- DVD cover
- Directed by: Jeff Burr Nicholas Carpenter
- Written by: Joe Lessard
- Produced by: Chuck Williams
- Starring: Holly Madison Bridget Marquardt
- Cinematography: A.P. Rick
- Edited by: Sean Michael Beyer
- Music by: Kevin McDaniels
- Production companies: Breakout Entertainment Chuck Williams Productions
- Release date: April 14, 2009;
- Running time: 84 minutes
- Country: United States
- Language: English

= The Telling (film) =

The Telling is a 2009 horror film starring Holly Madison and Bridget Marquardt from the E! television series The Girls Next Door. The film is also the producing debut of Bridget Marquardt, who teamed up with veteran producer Chuck Williams. It is directed by Jeff Burr and first time director Nicholas Carpenter, grandson of filmmaker Hal Roach.

The making of the film was featured on the popular reality show The Girls Next Door. The majority of the filming took place at the Playboy Mansion and the Hollywood Castle. In addition to Madison and Marquardt, Playboy Playmate of the Year Sara Jean Underwood makes an appearance in the film.

== Plot ==
In the prologue, Brianna (Najarra Townsend), after being harshly rejected from a sorority, is found dead at a party from overdosing on prescription drugs and alcohol. Scrawled in lipstick on a nearby mirror are the words "You made me do this."
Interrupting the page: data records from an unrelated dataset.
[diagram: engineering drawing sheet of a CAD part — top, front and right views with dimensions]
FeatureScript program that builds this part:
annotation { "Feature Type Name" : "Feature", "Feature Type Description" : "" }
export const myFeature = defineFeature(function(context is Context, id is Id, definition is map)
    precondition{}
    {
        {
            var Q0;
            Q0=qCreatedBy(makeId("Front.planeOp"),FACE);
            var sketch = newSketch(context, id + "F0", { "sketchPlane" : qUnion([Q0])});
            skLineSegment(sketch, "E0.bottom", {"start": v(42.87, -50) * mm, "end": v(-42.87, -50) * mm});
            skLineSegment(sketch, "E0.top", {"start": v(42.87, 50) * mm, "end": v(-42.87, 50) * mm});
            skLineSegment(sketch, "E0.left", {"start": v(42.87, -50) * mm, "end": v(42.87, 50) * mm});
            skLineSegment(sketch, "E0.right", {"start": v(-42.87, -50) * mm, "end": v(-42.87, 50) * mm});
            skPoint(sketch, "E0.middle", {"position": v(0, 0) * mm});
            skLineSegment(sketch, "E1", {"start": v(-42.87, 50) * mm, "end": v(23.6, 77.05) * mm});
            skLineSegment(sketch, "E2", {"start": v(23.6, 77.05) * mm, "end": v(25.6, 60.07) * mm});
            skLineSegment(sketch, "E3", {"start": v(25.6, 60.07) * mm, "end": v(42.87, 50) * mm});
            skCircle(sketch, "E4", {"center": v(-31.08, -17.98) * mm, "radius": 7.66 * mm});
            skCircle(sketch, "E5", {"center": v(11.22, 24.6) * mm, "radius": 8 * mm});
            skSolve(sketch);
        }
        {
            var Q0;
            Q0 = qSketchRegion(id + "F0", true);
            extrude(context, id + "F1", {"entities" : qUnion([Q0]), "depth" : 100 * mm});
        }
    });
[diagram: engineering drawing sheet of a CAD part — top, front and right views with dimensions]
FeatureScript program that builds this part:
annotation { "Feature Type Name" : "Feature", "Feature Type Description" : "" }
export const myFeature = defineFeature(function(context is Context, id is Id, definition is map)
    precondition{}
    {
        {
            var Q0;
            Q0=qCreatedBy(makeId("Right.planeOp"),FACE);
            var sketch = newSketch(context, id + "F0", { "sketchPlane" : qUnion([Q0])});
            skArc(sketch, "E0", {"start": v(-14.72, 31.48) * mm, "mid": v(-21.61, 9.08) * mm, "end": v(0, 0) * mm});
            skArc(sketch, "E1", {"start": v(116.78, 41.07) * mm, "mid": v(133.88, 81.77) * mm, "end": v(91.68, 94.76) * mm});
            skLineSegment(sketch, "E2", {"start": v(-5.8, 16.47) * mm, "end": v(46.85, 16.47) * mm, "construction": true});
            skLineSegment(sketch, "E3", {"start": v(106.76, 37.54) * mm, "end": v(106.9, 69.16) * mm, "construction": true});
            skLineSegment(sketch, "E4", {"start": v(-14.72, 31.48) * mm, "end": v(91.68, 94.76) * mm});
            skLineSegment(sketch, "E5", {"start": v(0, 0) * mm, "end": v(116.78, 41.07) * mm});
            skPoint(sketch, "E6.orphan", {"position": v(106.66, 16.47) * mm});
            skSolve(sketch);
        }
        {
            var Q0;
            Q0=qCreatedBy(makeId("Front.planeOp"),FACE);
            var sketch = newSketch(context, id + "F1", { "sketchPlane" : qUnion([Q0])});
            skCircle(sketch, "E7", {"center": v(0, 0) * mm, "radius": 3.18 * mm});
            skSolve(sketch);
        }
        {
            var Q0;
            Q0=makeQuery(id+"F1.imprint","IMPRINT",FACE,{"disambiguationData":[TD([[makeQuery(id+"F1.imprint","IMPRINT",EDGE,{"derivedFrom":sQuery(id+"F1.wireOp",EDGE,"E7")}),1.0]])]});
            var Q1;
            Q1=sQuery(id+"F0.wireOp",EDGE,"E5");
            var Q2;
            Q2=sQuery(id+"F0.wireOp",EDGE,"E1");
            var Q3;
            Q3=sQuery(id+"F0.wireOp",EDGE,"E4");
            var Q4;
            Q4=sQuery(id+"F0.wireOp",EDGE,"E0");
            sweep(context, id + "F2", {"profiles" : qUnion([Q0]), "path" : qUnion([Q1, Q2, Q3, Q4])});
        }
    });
One year later, the exclusive and cruel sorority on campus, headed by Stephanie (Holly Madison), is in their final days of rush. For their final task, the three remaining pledges are required to tell the scariest story they know.

The first pledge, Tonya (Jessica Noboa), tells a true story she heard from a friend. In the story, Lily (Rebekah Kochan), is a beautiful blonde that lives with her boyfriend Tommy (Ryan Freeman) and his ex-girlfriend, Sarah, from England. Tommy works at a coffee shop, and finds a doll in a dumpster one day, which he brings home to Lily. At first, Lily thinks that Sarah has done something to the doll to mess with her. The doll kills Sarah first, stabbing her to death, then electrocutes Lily. The story ends with Tonya saying Tommy was convicted for the murders and was put away for life. The girls think that the story is good and take a shot.

The second story, told by Phoebe (Stephanie Sanborn), is about a former A-list actress, Eva DeMarco (Bridget Marquardt), who wants to be back on top. So she accepts a role from an elusive filmmaker (John D'Aquino) in a desolate region in Romania. However, the film crew has a deadly secret. Eva is drugged and has a dream where she's in a jail cell and killed by an angel with black wings (Christine Nguyen). When she wakes up, she goes to a dinner party for the shoot of the movie, where she discovers that all of the crew members are dead, and that they make snuff films. Eva is killed and becomes the newest member of the group. Again, the sorority girls like Phoebe's story and take another shot.

Finally, it is Haley's (Jean-Louise O'Sullivan) turn. She tells a story about a group of three girls, based on Stephanie, Amber, and Roxy. The story begins at the girls' home; the girls are about to go see a movie while their cable is being fixed. The girls come back home after one of them forgot to buy tickets in advance. Another girl suggests making prank calls. They call a man and tell him that he has won seven free pizzas. During the call, the man goes to answer the door and is killed. The girls overhear the man being killed and hesitantly call the police. The girls don't trust the cop who shows up, since he is by himself. After a killing spree occurs, only Anna and the cop remain. Anna kills the cop out of terror, thinking he is the killer. After shooting him five times, she walks into the hallway, where the real killer is waiting. She is promptly killed.

After all of the girls tell their stories, it is time for the sorority sisters to make their decision. First, Stephanie reveals the two newest members selected for their sorority are two other girls, Stacie and Rachel, who were inducted in a private rush separate from the official rush that Tonya, Phoebe, and Haley just underwent. Stephanie derides the three pledges for thinking that they could become members of the sorority. But then the sorority sisters start feeling the ill effects of the poisoned cookies provided by Haley. Haley, who turns out to be Brianna's half-sister, became a pledge solely to get close enough to the sorority (that she blames for Brianna's suicide) to kill them. She walks away from the sorority house, accompanied by her mother.

== Home release ==
The film was released on DVD April 14, 2009.